Give back the lines of the records exactly, starting at the first and ending at the one with "Compiler and about th".
#####
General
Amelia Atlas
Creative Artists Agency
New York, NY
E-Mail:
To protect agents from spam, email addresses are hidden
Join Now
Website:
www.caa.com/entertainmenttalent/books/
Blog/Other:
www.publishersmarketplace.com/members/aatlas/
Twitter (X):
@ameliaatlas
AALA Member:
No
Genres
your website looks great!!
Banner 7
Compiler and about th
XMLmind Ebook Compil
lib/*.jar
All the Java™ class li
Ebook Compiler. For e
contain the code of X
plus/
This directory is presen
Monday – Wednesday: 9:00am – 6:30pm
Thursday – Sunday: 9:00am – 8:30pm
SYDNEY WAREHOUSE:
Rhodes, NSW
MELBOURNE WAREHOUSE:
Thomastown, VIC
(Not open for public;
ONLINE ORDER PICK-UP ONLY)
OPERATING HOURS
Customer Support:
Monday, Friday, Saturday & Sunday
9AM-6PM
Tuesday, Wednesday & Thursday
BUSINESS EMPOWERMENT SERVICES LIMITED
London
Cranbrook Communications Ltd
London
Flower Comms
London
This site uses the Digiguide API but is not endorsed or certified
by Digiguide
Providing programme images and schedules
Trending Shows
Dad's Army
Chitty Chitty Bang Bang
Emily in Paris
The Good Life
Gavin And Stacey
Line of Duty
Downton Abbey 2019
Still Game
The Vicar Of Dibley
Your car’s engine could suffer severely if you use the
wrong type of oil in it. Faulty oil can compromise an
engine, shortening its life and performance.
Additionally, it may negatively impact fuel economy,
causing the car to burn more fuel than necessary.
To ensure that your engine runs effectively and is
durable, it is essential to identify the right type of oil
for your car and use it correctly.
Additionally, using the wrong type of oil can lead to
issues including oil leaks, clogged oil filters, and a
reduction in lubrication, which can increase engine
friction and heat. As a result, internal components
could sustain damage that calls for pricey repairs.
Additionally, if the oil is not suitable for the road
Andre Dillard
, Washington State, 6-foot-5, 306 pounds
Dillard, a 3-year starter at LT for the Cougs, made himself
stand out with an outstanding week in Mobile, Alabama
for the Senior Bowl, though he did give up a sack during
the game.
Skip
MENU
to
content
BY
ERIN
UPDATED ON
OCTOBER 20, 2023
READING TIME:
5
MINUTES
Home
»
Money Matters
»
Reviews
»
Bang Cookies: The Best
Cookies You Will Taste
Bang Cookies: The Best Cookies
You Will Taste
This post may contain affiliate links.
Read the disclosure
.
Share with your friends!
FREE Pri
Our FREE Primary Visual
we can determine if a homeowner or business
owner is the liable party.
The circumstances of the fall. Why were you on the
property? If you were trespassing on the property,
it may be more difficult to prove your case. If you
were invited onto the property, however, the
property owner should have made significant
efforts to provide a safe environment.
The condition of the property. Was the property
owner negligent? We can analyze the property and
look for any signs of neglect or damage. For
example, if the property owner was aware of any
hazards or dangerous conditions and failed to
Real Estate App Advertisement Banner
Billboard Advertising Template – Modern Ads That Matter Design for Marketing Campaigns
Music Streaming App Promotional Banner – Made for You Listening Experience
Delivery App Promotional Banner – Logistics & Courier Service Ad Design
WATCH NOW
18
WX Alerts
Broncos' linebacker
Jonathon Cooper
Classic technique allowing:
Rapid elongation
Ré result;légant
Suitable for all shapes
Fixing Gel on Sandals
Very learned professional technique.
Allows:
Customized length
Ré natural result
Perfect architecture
#####
> [Task answer]:
General
Amelia Atlas
Creative Artists Agency
New York, NY
E-Mail:
To protect agents from spam, email addresses are hidden
Join Now
Website:
www.caa.com/entertainmenttalent/books/
Blog/Other:
www.publishersmarketplace.com/members/aatlas/
Twitter (X):
@ameliaatlas
AALA Member:
No
Genres
your website looks great!!
Banner 7
Compiler and about th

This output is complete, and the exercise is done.